[TASK DIRECTIONS]
Begin at the line below that has "left eye: (79, 155)" and stop after the line that has "nose: (146, 184)". Please restate only those lines, word for word.

[DATA SECTION]
=== Section Start ===

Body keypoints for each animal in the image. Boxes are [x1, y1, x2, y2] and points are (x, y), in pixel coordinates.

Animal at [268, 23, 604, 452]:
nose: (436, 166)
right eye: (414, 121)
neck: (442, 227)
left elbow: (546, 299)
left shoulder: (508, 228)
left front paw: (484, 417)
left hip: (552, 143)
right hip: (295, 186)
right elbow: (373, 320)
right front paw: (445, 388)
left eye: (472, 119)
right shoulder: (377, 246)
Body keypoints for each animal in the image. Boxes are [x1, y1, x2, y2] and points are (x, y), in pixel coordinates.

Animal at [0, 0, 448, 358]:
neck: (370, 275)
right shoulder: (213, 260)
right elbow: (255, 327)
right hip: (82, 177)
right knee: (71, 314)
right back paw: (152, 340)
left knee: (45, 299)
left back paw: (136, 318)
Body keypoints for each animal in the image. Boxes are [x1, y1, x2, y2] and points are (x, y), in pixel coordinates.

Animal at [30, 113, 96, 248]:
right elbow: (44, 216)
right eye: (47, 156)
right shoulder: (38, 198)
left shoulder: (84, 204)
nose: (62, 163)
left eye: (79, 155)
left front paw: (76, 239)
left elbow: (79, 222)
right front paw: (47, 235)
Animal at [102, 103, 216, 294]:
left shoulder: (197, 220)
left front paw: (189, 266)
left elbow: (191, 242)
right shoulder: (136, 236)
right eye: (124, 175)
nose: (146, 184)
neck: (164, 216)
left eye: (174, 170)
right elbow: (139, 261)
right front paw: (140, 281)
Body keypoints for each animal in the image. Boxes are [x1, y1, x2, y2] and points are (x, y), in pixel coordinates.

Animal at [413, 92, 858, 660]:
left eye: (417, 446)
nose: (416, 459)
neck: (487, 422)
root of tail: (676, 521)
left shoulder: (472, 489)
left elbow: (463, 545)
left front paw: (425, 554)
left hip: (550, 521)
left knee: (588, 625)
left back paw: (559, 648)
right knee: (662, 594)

=== Section End ===

[ANSWER FOR THIS EXERCISE]
left eye: (79, 155)
left front paw: (76, 239)
left elbow: (79, 222)
right front paw: (47, 235)
Animal at [102, 103, 216, 294]:
left shoulder: (197, 220)
left front paw: (189, 266)
left elbow: (191, 242)
right shoulder: (136, 236)
right eye: (124, 175)
nose: (146, 184)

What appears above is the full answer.